In November 2020, Herbster established a campaign committee in preparation for a second gubernatorial race. He selected Omaha City Councilwoman Aimee Melton as his campaign treasurer. On April 26, 2021, Herbster declared his candidacy in the 2022 Nebraska gubernatorial election. Until September 2021, Corey Lewandowski served as a senior advisor before he was let go amid sexual harassment allegations. In 2021, Herbster called Ben Sasse a "Looney Tune Senator." Herbster is opposed to the estate tax in the United States, and his opposition to critical race theory was a central part of his gubernatorial campaign.

KMTV reported in June 2021 that Herbster had almost 600 late property tax payments on his various properties in Colorado, Iowa, Missouri, Nebraska. and Virginia. Herbster responded that the funds were used for payroll; however, he gave personal donations totaling millions to political campaigns during this same time period.

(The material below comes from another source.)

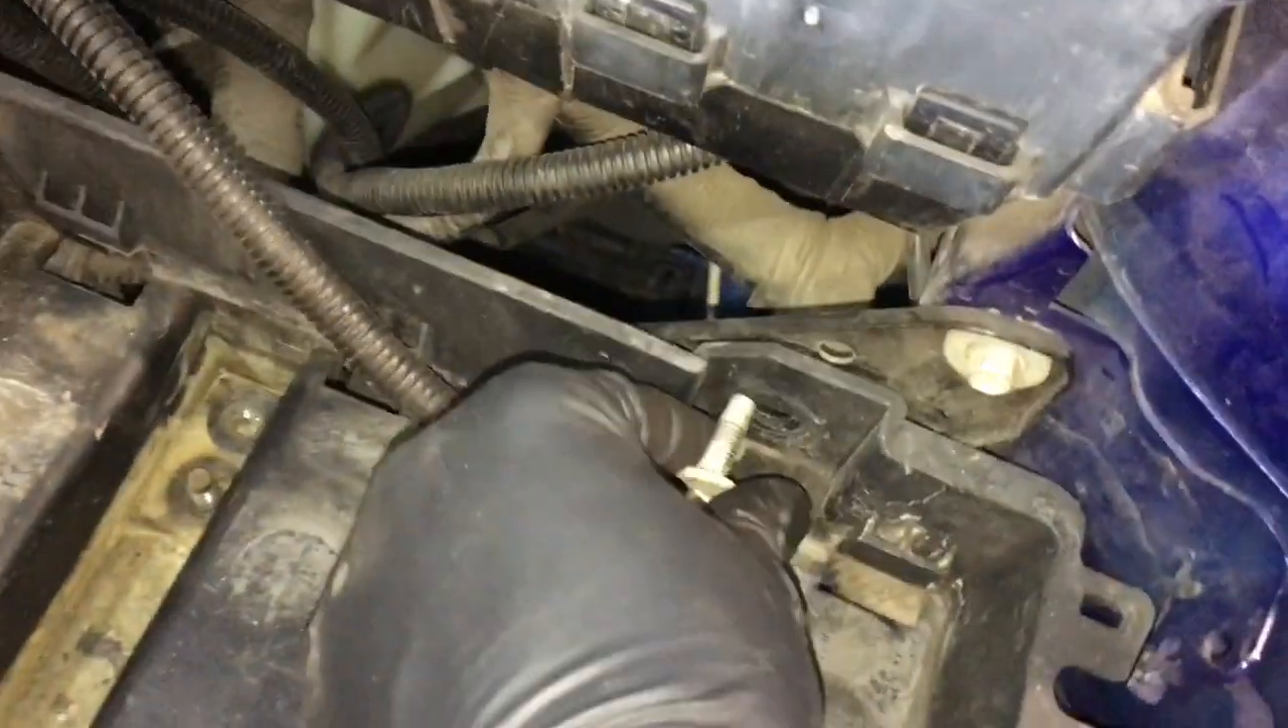All right so battery's out now the tray needs to come out.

Donald Trump endorsed Herbster in late 2021. Herbster has shifted between supporting the idea that Trump won the 2020 election and stating Joe Biden is the "duly elected" President. Incumbent governor Pete Ricketts denounced the endorsement. Reid Epstein of The New York Times characterized the Trump endorsement as the "entire rationale" for the campaign.

In May 2022, Herbster lost the primary election, placing second behind businessman Jim Pillen.

==Sexual assault allegations==
In April 2022, the Nebraska Examiner published a story stating that Nebraska state senator Julie Slama and seven other women accused Herbster of groping or forcibly kissing them dating back to 2017. The allegations were supported by witnesses. Herbster denies the allegations. Two weeks later, a former legislative assistant to State Senator Dave Murman publicly accused Herbster of groping her at the same event in which Slama accused Herbster of groping her.

Herbster filed a defamation lawsuit against Slama in Johnson County District Court. Three days later, Slama filed a countersuit against Herbster alleging that Herbster had committed sexual battery. Her lawyer called Herbster's lawsuit "a frivolous and bad faith attempt to bully a sexual assault victim into silence." In court papers, Slama gave specific and graphic details on how Herbster assaulted her in public and requested a jury trial.

Slama's lawyers sought to depose Herbster before the primary election, but Herbster's lawyers successfully delayed a deposition of their client in May 2022 and continued to resist a deposition in June 2022. Slama accused Herbster of waging a "prejudicial media war" against her.

Although Donald Trump continued to support Herbster in his run for governor after the allegations were made public, in April 2022 the "former president relayed word that Herbster wasn't fighting back hard enough" to dispel the assault allegations which encouraged Herbster to release video attack ads against Slama without directly mentioning her name.

In October 2022, Herbster and Slama dropped their lawsuits against one another.

==Personal life==
Herbster considers himself an evangelical Christian. While a student at the University of Nebraska–Lincoln, Herbster married fellow student Lorienne Gayle Smith in 1975. Their marriage ended in divorce in 1980. In 1982, he married Judith Ann Wagg, whom he met through his work at Conklin Company. It was reported that Judith Herbster died on May 2, 2017.